» PROBLEM TO SOLVE: Locate the line containing "Bermuda High School, Warwick" in the material below; repeat it and every line after it, exactly as written.

» DATASET ENTRIES:
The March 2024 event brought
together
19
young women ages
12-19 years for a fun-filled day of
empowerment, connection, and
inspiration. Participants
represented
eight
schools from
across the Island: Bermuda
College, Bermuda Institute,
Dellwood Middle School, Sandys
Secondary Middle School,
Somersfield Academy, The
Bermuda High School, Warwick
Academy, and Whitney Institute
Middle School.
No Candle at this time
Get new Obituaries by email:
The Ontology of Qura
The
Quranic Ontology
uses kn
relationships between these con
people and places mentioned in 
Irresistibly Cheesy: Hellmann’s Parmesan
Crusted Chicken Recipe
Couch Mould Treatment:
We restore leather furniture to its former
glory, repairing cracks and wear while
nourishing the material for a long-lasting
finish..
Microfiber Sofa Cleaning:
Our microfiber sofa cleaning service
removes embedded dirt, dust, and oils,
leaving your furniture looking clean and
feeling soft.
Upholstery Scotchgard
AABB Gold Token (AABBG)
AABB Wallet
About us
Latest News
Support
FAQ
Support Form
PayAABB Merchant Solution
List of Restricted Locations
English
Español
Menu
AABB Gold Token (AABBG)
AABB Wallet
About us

» SOLVED EXERCISE:
Bermuda High School, Warwick
Academy, and Whitney Institute
Middle School.
No Candle at this time
Get new Obituaries by email:
The Ontology of Qura
The
Quranic Ontology
uses kn
relationships between these con
people and places mentioned in 
Irresistibly Cheesy: Hellmann’s Parmesan
Crusted Chicken Recipe
Couch Mould Treatment:
We restore leather furniture to its former
glory, repairing cracks and wear while
nourishing the material for a long-lasting
finish..
Microfiber Sofa Cleaning:
Our microfiber sofa cleaning service
removes embedded dirt, dust, and oils,
leaving your furniture looking clean and
feeling soft.
Upholstery Scotchgard
AABB Gold Token (AABBG)
AABB Wallet
About us
Latest News
Support
FAQ
Support Form
PayAABB Merchant Solution
List of Restricted Locations
English
Español
Menu
AABB Gold Token (AABBG)
AABB Wallet
About us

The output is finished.